As-tu trouvé une solution ? J'ai également le même problème


----------



## Maurane (20 Septembre 2021)

Leonardo12 a dit:


> Est-ce que vous avez trouvé une solution ? A mon avis, une partie du réseau de votre région est bloqué et je suis sur que l’administrateur cherche une solution pour y remédier.


Bonjour. Je n’ai toujours pas trouvé de solutions. 5 mois déjà. C’est fatiguant



Leonardo12 a dit:


> Est-ce que vous avez trouvé une solution ? A mon avis, une partie du réseau de votre région est bloqué et je suis sur que l’administrateur cherche une solution pour y remédier.


Je suis vraiment bloquée



Rannvro a dit:


> Bonsoir,
> 
> Vous pourriez essayer ceci :
> 
> ...


J’ai essayé ça. Aucun résultat. Que faire ?


----------



## lily__ (9 Octobre 2021)

Maurane a dit:


> Je suis vraiment bloquée


pareil , ça fait plus de 6 mois , toujours aucune solution..

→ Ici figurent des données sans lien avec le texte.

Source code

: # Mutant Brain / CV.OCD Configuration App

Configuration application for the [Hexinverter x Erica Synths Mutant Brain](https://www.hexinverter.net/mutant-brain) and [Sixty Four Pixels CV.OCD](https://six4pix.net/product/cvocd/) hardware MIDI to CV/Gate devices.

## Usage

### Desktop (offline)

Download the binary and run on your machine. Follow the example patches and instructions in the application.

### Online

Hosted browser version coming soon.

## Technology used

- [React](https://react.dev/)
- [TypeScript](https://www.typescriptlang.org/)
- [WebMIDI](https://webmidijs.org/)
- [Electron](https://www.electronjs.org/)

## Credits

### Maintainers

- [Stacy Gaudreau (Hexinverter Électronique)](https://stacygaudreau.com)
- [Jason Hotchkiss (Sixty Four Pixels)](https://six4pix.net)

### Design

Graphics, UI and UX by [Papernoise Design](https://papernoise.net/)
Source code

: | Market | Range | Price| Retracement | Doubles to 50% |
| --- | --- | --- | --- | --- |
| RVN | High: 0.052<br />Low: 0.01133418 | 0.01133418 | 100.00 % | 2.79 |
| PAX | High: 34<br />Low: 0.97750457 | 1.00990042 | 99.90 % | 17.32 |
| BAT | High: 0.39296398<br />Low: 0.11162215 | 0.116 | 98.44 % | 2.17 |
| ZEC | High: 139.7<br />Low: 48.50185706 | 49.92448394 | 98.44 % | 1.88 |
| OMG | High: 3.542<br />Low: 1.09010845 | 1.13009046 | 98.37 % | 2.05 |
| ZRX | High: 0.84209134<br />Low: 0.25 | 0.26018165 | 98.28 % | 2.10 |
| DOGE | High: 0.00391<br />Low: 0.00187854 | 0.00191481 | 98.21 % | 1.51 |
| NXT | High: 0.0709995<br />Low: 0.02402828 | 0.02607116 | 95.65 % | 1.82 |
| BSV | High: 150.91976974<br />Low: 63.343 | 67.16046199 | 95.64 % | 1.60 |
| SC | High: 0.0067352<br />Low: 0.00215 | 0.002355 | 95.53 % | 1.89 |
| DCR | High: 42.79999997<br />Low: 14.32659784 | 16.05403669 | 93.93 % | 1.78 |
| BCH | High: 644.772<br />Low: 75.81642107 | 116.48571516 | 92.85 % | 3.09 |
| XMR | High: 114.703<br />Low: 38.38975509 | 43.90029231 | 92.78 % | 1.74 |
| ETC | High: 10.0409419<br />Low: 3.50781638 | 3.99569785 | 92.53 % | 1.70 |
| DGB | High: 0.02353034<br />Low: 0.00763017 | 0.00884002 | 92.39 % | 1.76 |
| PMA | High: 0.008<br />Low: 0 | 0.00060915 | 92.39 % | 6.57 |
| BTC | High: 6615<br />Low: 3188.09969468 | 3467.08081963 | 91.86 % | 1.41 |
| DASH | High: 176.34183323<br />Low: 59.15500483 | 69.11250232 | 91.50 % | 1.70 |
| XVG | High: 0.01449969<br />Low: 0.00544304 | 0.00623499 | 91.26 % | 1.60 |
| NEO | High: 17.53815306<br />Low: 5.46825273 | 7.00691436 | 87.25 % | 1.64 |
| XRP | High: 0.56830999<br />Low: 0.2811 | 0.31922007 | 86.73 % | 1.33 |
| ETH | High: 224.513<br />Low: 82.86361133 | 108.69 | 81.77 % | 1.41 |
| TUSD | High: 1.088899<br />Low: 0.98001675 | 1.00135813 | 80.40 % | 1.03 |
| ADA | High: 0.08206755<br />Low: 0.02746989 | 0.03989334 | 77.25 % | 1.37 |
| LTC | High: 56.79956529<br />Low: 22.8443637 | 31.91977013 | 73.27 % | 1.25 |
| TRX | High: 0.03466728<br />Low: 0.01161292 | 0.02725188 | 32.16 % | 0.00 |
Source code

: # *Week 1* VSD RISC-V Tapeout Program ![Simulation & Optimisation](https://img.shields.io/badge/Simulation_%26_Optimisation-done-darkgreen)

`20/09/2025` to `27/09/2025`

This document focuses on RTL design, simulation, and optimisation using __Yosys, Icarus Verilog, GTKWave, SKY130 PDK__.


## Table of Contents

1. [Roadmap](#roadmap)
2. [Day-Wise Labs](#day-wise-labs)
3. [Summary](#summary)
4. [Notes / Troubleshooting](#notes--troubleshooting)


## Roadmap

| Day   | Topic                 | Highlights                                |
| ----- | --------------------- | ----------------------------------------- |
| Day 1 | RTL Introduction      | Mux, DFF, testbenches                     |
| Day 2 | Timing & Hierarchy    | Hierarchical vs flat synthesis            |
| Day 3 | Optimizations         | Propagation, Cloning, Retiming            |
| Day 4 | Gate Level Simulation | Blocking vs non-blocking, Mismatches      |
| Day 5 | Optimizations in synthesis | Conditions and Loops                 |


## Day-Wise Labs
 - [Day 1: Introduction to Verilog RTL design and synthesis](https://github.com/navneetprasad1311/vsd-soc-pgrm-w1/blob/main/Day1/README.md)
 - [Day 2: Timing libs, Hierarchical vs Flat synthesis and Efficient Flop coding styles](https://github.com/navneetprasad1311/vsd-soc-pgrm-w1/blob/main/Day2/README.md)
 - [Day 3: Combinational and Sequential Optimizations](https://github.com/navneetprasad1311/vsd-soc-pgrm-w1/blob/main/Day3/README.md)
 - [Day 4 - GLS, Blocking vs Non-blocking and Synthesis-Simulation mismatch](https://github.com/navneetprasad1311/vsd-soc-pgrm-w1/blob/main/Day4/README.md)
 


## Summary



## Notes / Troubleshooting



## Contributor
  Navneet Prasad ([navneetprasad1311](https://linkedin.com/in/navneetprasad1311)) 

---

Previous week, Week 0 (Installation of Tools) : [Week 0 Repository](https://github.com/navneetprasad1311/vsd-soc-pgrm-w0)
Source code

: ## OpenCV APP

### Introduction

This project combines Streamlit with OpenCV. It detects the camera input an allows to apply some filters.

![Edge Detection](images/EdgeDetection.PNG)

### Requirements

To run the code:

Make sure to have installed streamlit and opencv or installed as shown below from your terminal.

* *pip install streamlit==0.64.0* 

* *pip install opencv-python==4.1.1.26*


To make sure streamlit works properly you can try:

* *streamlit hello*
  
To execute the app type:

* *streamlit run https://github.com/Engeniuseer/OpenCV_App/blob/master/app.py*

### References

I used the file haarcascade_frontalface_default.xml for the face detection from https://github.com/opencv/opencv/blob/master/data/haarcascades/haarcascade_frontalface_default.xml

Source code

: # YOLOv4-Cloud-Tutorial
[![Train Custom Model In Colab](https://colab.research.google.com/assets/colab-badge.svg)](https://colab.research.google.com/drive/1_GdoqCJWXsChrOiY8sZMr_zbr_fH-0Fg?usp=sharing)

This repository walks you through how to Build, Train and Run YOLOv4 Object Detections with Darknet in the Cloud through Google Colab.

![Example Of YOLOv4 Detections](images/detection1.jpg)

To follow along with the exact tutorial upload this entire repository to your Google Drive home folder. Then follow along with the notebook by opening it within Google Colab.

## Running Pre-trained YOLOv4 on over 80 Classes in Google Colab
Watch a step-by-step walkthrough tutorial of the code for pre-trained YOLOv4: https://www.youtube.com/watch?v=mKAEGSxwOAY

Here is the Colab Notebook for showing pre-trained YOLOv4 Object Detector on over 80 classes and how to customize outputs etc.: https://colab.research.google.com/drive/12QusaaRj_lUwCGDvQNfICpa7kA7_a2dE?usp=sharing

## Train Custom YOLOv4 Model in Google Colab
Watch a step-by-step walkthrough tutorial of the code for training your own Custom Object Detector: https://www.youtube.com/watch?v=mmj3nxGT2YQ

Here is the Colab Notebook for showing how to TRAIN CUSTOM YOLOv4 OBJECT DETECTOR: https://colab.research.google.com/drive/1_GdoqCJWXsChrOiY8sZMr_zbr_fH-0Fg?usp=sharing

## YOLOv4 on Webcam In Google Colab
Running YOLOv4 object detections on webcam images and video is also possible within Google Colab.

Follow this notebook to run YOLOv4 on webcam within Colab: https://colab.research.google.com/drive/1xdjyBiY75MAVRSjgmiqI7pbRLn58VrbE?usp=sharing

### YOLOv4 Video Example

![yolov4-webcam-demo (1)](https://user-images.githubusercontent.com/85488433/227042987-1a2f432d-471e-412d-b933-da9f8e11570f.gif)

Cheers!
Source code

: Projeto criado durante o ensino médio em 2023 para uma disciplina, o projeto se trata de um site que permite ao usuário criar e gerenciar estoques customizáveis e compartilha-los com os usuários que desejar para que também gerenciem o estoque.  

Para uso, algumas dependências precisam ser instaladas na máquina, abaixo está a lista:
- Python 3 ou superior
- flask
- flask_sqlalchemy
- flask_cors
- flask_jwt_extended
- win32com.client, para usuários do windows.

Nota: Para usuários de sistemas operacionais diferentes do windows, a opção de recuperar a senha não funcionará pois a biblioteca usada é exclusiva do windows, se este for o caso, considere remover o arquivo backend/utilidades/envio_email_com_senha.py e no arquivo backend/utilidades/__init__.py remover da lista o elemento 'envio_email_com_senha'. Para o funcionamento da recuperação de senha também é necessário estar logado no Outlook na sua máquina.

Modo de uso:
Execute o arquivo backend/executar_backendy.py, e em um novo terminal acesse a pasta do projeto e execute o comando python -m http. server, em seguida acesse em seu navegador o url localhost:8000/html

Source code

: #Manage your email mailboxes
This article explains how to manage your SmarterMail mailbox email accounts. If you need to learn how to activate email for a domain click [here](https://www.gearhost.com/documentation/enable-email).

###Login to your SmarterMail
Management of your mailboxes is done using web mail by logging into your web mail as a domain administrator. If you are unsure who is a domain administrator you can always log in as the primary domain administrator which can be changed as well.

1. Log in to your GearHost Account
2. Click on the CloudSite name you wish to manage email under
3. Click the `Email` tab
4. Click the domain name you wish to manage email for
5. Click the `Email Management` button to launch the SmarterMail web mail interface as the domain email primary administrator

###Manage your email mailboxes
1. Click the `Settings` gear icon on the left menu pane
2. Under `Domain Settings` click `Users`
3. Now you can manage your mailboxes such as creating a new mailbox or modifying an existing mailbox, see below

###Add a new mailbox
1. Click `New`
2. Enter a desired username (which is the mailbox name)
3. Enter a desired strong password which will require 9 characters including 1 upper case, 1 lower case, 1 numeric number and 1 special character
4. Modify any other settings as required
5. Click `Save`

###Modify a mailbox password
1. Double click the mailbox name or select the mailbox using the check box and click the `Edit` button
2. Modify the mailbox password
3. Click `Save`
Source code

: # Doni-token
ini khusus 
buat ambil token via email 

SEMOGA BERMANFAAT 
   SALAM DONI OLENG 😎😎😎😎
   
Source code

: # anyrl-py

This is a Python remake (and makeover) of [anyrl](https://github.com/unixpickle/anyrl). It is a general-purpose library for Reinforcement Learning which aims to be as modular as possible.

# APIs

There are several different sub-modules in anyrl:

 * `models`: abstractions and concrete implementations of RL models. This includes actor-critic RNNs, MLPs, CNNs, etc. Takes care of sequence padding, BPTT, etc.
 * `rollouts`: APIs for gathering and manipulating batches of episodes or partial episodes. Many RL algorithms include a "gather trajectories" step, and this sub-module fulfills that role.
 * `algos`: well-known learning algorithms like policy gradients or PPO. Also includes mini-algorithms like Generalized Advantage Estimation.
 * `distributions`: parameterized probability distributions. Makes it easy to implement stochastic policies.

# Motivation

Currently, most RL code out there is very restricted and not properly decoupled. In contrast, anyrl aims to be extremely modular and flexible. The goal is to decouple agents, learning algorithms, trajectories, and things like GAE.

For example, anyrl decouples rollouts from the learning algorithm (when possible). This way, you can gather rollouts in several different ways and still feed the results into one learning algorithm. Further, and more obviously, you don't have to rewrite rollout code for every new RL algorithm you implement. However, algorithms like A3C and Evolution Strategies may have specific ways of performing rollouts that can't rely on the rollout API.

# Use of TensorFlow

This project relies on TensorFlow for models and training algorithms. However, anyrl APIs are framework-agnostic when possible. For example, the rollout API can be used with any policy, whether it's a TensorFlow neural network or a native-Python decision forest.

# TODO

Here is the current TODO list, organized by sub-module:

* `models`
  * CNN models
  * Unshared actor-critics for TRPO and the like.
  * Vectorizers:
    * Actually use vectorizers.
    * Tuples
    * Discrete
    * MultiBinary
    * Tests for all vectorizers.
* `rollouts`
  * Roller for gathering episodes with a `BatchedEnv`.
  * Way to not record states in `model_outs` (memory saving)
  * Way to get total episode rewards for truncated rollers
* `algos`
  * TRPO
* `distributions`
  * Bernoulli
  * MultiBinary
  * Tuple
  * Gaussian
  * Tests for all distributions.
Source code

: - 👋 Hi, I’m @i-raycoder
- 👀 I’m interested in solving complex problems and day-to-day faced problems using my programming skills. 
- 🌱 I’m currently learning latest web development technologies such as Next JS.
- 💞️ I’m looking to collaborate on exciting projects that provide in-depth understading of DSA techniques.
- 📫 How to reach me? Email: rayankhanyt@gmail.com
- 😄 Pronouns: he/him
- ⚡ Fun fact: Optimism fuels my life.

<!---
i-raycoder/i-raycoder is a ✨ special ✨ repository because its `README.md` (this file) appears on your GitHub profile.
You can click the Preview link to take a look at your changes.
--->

J'ai le meme problème , avez vous trouvez une solution ?


----------



## Jura39 (10 Octobre 2021)

Bonjour,

Quel iOS ?


----------



## Berci (20 Octobre 2021)

Bonjour, avez vous pu résoudre le problème ?


----------



## Sylla soumaila (18 Janvier 2022)

J'ai également le même problème franchement ça me saoul


----------



## Sylla soumaila (18 Janvier 2022)

J'ai tout essayé mais ça n'a absolument rien donné pfff!


----------



## love_leeloo (19 Janvier 2022)

passer par Safari ne marche pas ? sinon, ne plus utiliser FaceBook. c'est radical, mais plus de pb


----------